N'essuie jamais de larmes sans gants
Photo: Stéphane Bourgeois


Biographie de Stéphanie Breton

Membre de l’UDA, ACTRA et Equity, Stéphanie Breton exerce le métier de comédienne depuis plus de 20 ans. Ayant aussi de l’expérience en tant que metteuse en scène, dramaturge et chorégraphe de patinage artistique, elle commence des études pour devenir directrice et coordonnatrice d’intimité, dès qu’elle en entend parler, en 2018. Depuis, elle a accumulé plus de 100 heures d’études reliées à ce métier, notamment avec les pionnières d’Intimacy Coordinators Canada, et a une vingtaine de crédits à son nom, incluant deux projets avec Miryam Bouchard (Lignes de Fuite et 23 décembre), La Cordonnière (François Bouvier) ainsi qu’une télésérie avec Netflix (The recruit), FOX (Alert) et Amazon (Three Pines). Elle a aussi travaillé sur les séries Bracelets Rouges, Les Perles et Haute Démolition et au théâtre sur L’Inframonde, Poings et Deux femmes en or (La licorne). Elle est fière de faire partie de ICCQ.

La petite histoire de la direction d’intimité

La direction d’intimité commence aux États-Unis en 2006 en s’inspirant des Fight director (directrice/directeur·trice de combats). Au cinéma comme au théâtre, les femmes se faisaient régulièrement appeler pour diriger des scènes de combat et de violences sexuelles non consentantes, les réalisateur·trice·s ne voulant pas faire appel à des hommes. Un jour, Tonia Sina et d’autres femmes directrices de combat commencent à se questionner:; pourquoi avons-nous ce souci uniquement pour des scènes non consentantes et non pas pour toutes les scènes d’intimité? Les scènes de baisers, les moments intimes, chaque relation, pourquoi ne pas leur donner autant d’importance que des scènes de combat? Et pourquoi intervenir seulement auprès des interprètes féminines? Il faut trouver un équilibre!

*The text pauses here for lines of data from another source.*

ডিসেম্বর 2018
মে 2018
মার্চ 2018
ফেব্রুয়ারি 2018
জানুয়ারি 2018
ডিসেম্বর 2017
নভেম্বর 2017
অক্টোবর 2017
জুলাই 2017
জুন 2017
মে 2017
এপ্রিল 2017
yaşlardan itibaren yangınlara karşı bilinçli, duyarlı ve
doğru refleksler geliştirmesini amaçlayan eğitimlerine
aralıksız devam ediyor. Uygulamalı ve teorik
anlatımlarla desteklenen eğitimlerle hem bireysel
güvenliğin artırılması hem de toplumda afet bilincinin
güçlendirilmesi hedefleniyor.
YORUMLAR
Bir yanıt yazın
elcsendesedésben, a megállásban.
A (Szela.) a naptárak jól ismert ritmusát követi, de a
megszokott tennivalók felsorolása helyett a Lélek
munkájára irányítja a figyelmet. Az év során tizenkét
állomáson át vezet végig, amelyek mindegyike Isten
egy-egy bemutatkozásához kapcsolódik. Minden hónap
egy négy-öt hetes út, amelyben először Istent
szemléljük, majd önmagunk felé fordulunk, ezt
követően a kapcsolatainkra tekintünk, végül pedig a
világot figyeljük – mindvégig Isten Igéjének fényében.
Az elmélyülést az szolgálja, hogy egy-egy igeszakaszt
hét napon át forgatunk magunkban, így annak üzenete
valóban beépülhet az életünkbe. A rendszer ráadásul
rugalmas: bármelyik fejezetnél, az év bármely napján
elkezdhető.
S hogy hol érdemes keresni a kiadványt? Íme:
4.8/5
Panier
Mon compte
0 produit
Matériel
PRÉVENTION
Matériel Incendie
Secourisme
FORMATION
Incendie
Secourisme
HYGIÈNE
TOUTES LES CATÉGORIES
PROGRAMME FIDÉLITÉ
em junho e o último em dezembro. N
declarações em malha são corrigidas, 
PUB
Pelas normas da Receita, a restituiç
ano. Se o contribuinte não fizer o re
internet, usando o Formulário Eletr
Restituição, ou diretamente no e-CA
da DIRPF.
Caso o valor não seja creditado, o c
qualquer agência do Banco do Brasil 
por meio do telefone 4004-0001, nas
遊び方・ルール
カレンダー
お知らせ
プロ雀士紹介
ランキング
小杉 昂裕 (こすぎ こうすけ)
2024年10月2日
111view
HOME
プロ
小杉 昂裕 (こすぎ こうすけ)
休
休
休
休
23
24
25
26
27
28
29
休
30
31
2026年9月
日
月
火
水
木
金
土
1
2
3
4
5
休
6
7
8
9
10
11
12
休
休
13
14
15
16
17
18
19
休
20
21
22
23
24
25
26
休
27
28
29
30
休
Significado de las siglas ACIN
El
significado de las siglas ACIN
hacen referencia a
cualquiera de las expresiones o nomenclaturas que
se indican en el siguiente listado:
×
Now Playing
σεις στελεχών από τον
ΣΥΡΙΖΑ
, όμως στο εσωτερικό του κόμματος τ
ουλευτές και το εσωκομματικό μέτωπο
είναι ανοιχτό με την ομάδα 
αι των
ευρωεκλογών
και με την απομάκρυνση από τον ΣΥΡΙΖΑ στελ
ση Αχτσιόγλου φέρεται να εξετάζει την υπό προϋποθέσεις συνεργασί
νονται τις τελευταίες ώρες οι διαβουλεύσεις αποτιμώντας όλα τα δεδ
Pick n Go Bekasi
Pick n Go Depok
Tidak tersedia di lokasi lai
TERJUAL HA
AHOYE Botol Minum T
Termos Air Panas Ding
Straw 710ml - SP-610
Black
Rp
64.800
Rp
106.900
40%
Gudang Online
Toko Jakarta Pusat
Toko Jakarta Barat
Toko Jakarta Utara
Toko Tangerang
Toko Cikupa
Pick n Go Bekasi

Dès lors, Tonia Sinia commence sa thèse sur le sujet (Intimate Encounters; Staging Intimacy and Sensuality, publiée en 2006 par la Virginia Commonwealth University), et c’est 10 ans plus tard, en 2016, qu’elle fonde avec trois autres femmes la première compagnie Intimacy Directors International (IDI). Un an plus tard, arrive #MeToo; lorsque le mouvement apparaît, tout explose. Si au départ, le métier d’Intimacy Director (directeur·trice d’intimité) est réservé au théâtre, il sera éventuellement adapté pour l’écran où il deviendra Intimacy Coordinators (coordonnateur·trice·s d’intimité). Pour la chaîne de télévision américaine HBO par exemple, la présence d’une directrice ou d’un directeur d’intimité est maintenant obligatoire depuis 2018, et ce, sur tous les plateaux.

Aujourd’hui, IDI est devenu Intimacy Directors and Coordinators (IDC) et le volet canadien, Intimacy Coordinators Canada (ICC).

Ce texte, initialement publié par Le Trident dans son programme de N’essuie jamais de larmes sans gants, est reproduit avec leur autorisation. Duceppe remercie la rédactrice Sophie Vaillancourt-Léonard et le reste de l’équipe du Trident.